By Daniel J Bollinger
Tucked away on the mezzanine level of the Lotte New York Palace hotel on Madison Avenue is the hidden intimate lounge Rarities. Designed as a quiet getaway amid the Midtown bustle, Rarities provides members, select hotel suite guests, as well as the public by appointment only with an exclusive variety of spirits, such as exceptional cognacs dating back to the mid 1800s, 40 year-old scotch, and the best vintages of Champagne. The interior, selection and service are all equally impressive at this 25-seat salon where invited guests have access to its private rooms accessed by a discreet entrance steps away from the hotel’s courtyard.
The New York Evening Post owner and railroad magnate Henry Villard built this extravagant mansion in the late 19th century. The successful businessman enjoyed entertaining other industry magnates in his Villard Mansion. Most of the details have been kept intact in this landmarked building. The floor-to-ceiling wainscoting in the first room and the staircase are the original design, as are the ornate details on the banisters and the trim, the mantel over the fireplace, and the pocket door. You can tell that the pocket door window is original because it has bent due to time and the elements.

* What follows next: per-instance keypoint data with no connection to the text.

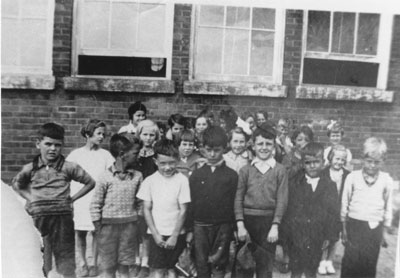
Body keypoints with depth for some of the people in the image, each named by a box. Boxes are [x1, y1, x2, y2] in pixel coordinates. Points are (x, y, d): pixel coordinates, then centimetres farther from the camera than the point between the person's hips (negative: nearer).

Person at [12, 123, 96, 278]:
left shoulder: (68, 167, -3)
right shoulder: (30, 169, 4)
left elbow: (90, 183, 7)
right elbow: (16, 185, 23)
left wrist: (72, 198, 1)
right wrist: (29, 198, 9)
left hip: (62, 217, -2)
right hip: (37, 217, 2)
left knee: (66, 259, 3)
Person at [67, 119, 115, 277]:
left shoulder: (105, 154, 4)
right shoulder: (76, 154, 3)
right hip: (80, 198, 0)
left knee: (96, 232, 3)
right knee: (80, 232, 3)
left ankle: (94, 264, 16)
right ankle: (82, 264, 17)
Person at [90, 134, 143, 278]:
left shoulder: (137, 176, 2)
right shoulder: (106, 177, -7)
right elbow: (95, 205, -3)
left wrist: (138, 223, 2)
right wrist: (99, 229, -4)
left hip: (130, 224, 3)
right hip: (109, 224, -2)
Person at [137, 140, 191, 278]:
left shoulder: (182, 180, -9)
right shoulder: (150, 181, -3)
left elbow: (183, 210, -7)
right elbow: (147, 209, 0)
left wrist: (174, 236, -8)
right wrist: (155, 234, -6)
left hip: (175, 234, -1)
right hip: (157, 234, 1)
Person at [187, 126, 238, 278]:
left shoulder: (231, 175, 0)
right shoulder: (196, 174, 4)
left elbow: (234, 204, 1)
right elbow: (189, 203, 6)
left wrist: (233, 230, -1)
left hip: (222, 227, -1)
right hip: (200, 226, 1)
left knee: (219, 266, 5)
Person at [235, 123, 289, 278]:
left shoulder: (280, 170, 1)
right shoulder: (245, 170, 5)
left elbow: (282, 200, -4)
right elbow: (238, 198, 1)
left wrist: (275, 226, -11)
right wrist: (240, 225, -7)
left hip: (268, 221, -1)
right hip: (247, 220, 1)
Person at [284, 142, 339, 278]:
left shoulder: (330, 185, -1)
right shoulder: (294, 182, -3)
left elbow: (333, 213, 1)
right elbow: (287, 207, -4)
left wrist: (329, 236, -1)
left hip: (316, 238, 0)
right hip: (295, 236, 0)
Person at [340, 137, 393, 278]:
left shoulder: (387, 181, -3)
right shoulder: (352, 177, -5)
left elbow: (388, 207, 6)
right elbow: (344, 203, 3)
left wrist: (384, 232, 9)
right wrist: (344, 228, 6)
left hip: (375, 228, 1)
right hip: (355, 225, -1)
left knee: (370, 264, 9)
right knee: (350, 263, 1)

The carvings on the deep-arched windows, the vaulted ceilings, and all the intricate woodwork make Rarities an extremely posh space.
You won’t find a traditional bar in Rarities, as the lounge has a serving table in each room where your drinks are prepared. There are also numerous china cabinets throughout the lounge that house all of the inventory. Justin Lorenz, Rarities’ wine and beverage director, gave me a tour throughout the space and pointed out all the unique and vintage bottles the establishment stocks.

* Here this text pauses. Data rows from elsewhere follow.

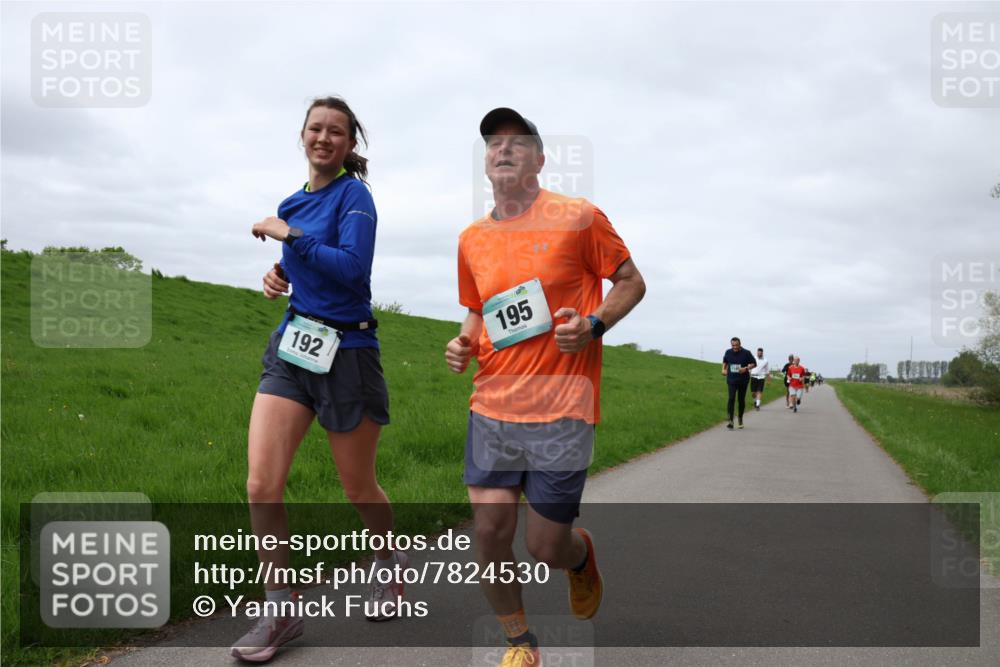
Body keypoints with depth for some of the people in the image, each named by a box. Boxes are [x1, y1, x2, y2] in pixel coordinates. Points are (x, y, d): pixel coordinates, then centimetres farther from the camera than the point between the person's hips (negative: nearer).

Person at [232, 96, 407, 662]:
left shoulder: (354, 195, -7)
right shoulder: (293, 203, 12)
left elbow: (352, 267, -22)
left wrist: (290, 236, -18)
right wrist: (277, 275, 6)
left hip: (346, 354, -5)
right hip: (292, 349, 6)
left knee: (359, 488, 8)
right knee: (262, 484, -8)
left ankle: (393, 566, 39)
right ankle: (282, 610, 8)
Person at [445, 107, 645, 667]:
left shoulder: (579, 217, -4)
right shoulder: (472, 239, 10)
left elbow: (632, 282, 4)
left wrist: (593, 325, -13)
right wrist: (464, 344, 1)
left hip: (561, 410, -4)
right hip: (492, 408, 4)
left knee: (545, 547, 0)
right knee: (490, 532, 0)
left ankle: (583, 556, 40)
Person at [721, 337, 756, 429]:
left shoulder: (746, 353, -6)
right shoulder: (728, 352, 2)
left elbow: (754, 364, -2)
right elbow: (725, 361, 23)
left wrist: (746, 368, -18)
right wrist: (724, 369, 7)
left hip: (743, 380, -1)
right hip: (731, 380, 1)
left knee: (741, 400, 9)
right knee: (731, 398, -15)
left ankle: (740, 419, 30)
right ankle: (730, 421, -16)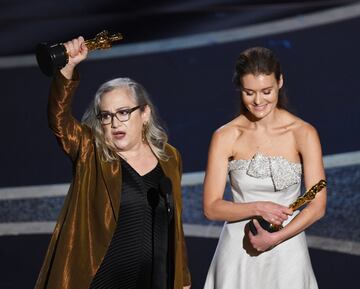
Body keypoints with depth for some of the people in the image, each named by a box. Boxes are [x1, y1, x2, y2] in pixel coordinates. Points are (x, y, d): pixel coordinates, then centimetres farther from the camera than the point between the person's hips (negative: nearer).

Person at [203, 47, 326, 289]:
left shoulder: (303, 134, -8)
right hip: (238, 251, 1)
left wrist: (274, 239, -16)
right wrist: (257, 208, -19)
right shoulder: (225, 137, -6)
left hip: (287, 251, 0)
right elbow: (211, 207, -6)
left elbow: (317, 205, -9)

Lorenz is a master of his craft. His knowledge of the hotel, Rarities, and the history of the mansion is amazing; and his care and attention to service is unparalleled. I overheard him explain to the customer next to me and my guest that the label on the wine bottle was a little scuffed because it was a few decades old. Watching him take three deep inhales of the wine after opening the bottle to make sure it had not spoiled and was still of quality to be served was most impressive. He gingerly poured the wine into a decanter to properly aerate the vino.
Rarities has a huge array of bourbon, rye, whiskey, scotch, brandy, vodka, gin, rum, and wine; but it’s the rarity of certain bottles that makes Rarities what it is. For example, their Louis XIII De Remy Martin Rare Cask cognac is the only bottle in the world. There are so many unique vintages in the world at Rarities that I can’t go through all of them here, but I do want to tell you about the most interesting tequila I tasted. It was the Pierde Almas Mezcal Conejo Joven. If Justin had not told me it was tequila, I would not have known. The distillers hang a dead rabbit above the distillery process, and the heat of the process roasts the rabbit to allow the tequila to absorb the rabbit’s gamey essence. Because of this unique distillery process, Pierde Almas has a gamey flavor and is intensely smoky in aroma. The smoky smell and taste is not like tequila at all. This has an extreme smoothness that I would compare to a good whiskey.
If you prefer your drinks on the rocks your drink will be chilled with quite a work of art here. Rarities uses spherical ice balls about the size of racquetballs, which are made by Shintaro Okamoto of Okamoto Studio in Long Island City, Queens. Shintaro even etches a crown into the middle of the ice balls, a befitting statement for such an elegant establishment as Rarities.
If you want to impress a client, are curious to sample the rarest spirits in the world, or want to experience true luxury in the heart of Manhattan, then be sure to make a reservation at Rarities.